One tip a reader suggested is examining the ends of your boards. Each board will have a “bark” side or a side that the grain bends away from. Alternate the bark side up and the bark side down as you lay your tabletop boards. That way if your boards do “move” as wood can do, the boards will expand in a complimentary fashion, minimizing any tabletop warping.

Step 4

image from
If you are using the table outdoors, bark side down will avoid cupping, and create better water drainage. The above photo is an exaggeration, but even the slightest amount of crowning will keep water (the enemy) from pooling on top of your outdoor table.

Step 5

Step 6

Legs, Part 2
Finish the legs by attaching the remaining leg trim pieces using 1 1/4″ screws and glue.
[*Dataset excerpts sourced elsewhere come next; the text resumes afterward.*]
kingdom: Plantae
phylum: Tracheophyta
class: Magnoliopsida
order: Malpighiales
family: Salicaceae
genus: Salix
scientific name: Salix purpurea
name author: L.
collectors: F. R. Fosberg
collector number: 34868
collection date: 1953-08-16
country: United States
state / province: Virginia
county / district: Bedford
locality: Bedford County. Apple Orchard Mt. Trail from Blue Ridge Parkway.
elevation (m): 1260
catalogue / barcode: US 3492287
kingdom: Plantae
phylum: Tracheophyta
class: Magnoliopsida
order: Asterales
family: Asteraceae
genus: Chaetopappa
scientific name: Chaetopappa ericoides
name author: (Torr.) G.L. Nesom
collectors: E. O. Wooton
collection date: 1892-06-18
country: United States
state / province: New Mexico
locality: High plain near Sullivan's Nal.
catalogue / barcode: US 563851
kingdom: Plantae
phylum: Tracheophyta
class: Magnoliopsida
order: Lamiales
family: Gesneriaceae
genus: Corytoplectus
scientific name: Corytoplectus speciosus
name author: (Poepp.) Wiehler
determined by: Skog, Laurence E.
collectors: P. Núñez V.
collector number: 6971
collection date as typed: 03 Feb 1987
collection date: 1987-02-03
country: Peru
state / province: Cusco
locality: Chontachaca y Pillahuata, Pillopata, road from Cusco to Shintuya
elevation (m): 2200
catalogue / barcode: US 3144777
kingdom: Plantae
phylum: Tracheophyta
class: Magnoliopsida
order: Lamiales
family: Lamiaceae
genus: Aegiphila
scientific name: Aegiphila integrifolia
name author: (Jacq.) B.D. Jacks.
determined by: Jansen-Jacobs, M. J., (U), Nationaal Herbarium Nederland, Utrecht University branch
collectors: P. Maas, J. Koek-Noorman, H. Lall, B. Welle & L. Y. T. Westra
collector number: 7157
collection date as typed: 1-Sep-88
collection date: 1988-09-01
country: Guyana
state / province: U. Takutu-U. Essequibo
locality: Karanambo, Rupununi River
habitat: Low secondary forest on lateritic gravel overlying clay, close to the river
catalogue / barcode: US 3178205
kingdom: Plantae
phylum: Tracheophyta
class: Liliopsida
Hide your screw holes by attaching from the insides. Then using the 2 1/2″ screws, fasten the legs to the side aprons, centering the legs on the side apron.

Step 7

Your table is going to need something to keep the legs from spreading appart – think dragging the table from the end. The amount of leverage on those top screws would be quite strong. So to keep your table together you can do a cross braces from the center of the Xs to the underside of the table. But I choose to keep this super simple and do a 2×2 as a stretcher so that most any beginner could tackle this project. Simply use the 2 1/2″ screws to screw the stretcher to the legs, in the centers of the X. TIP – once one side is fastened, use a level to determine where the other side should be fastened.

Finishing Instructions
Preparation Instructions
If you are using your table outdoors (or even indoors) I highly recommend paintable silicone. You can also use wood plugs for a more finished look. But wood filler is my best friend. Paint or stain as desired, seal with an appropriate exterior waterproof sealer if you are using outdoors.